At the end of the day, candidates don’t enjoy taking personality assessments during their job application. You will suffer significant candidate drop-off rates, run the risk of poor ratings on Glassdoor for your candidate experience, and candidates can easily manipulate their responses on self-answered personality tests. This is obviously not ideal.

I believe the solution is a lot simpler and can give your candidates a better experience. The first part of the solution is to leverage your Applicant Tracking System (ATS) and include open-ended screening questions. Try framing one or two open-ended behavioral-based questions, like these:

  1. Tell us about the top three key life experiences which have shaped your values and make you stand-out as a top candidate for this opportunity.

  2. Beyond your education and training, and past professional experience, how have you learned critical life lessons which have prepared you for this opportunity?

As I mentioned before, interviewers may have an unconscious bias in recruitment, but when candidates share personal information that gives them an edge in the interview process, they are in the driver’s seat. And if you’re a job-seeker, don’t you want to join a company that allows you to bring your whole self into the picture?

» **Tasks to carry out**
**a.** Reproduce the passage on candidate screening word for word, starting with "I believe the" and going on through "for this opportunity.".
**b.** In the passage on candidate screening, which system is recommended as the place to include open-ended screening questions?

» **Information supplied**
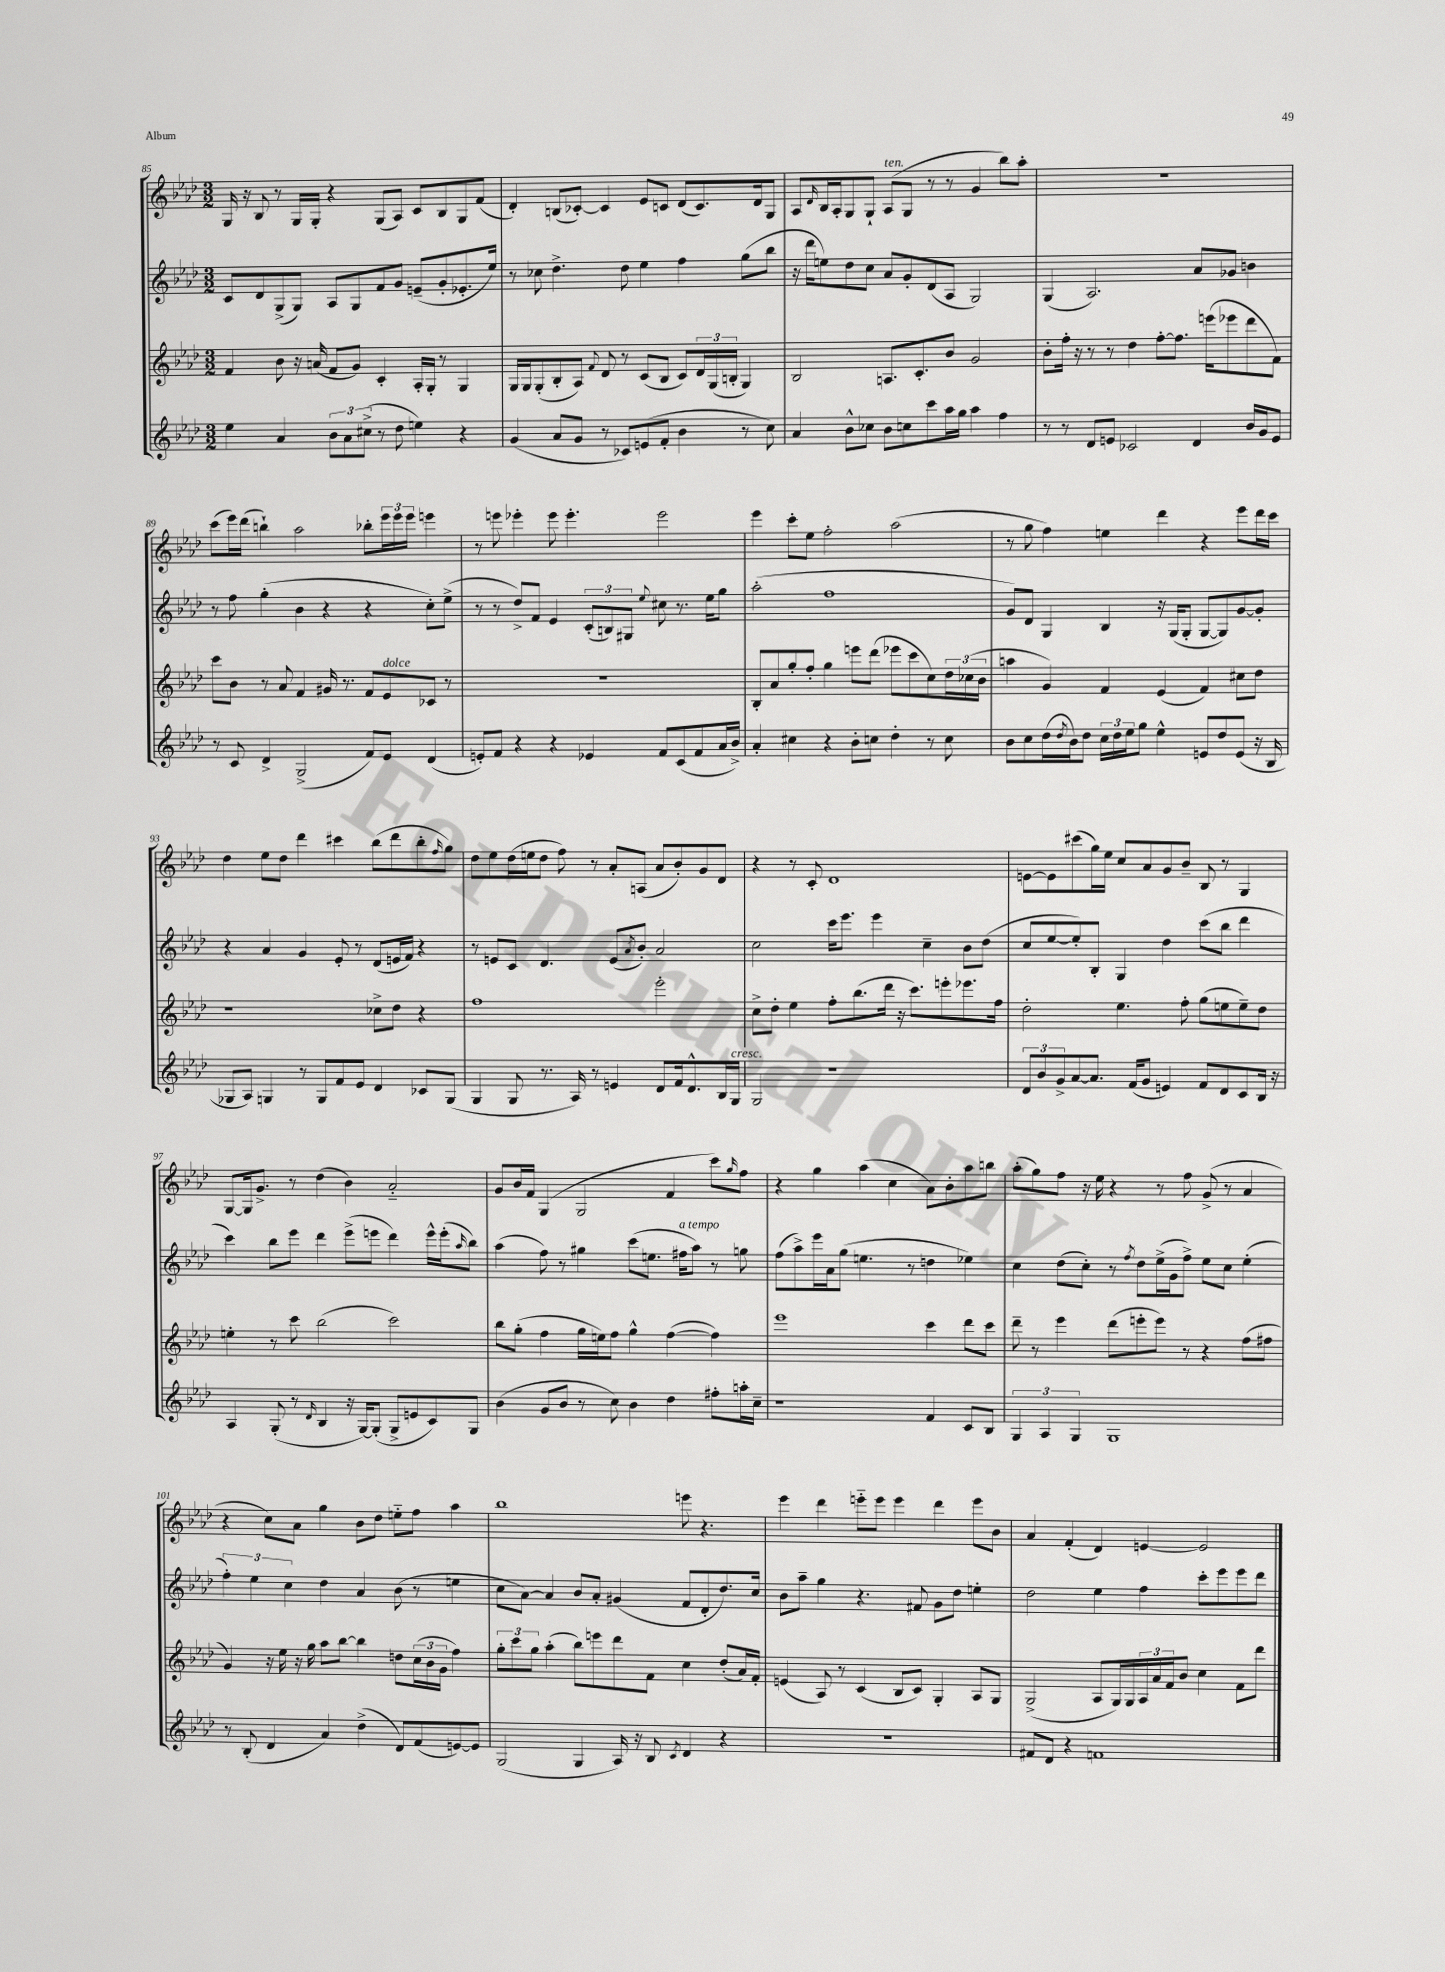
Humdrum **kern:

» **Full solutions**
**a.**
I believe the solution is a lot simpler and can give your candidates a better experience. The first part of the solution is to leverage your Applicant Tracking System (ATS) and include open-ended screening questions. Try framing one or two open-ended behavioral-based questions, like these:

  1. Tell us about the top three key life experiences which have shaped your values and make you stand-out as a top candidate for this opportunity.

**b.** The Applicant Tracking System (ATS).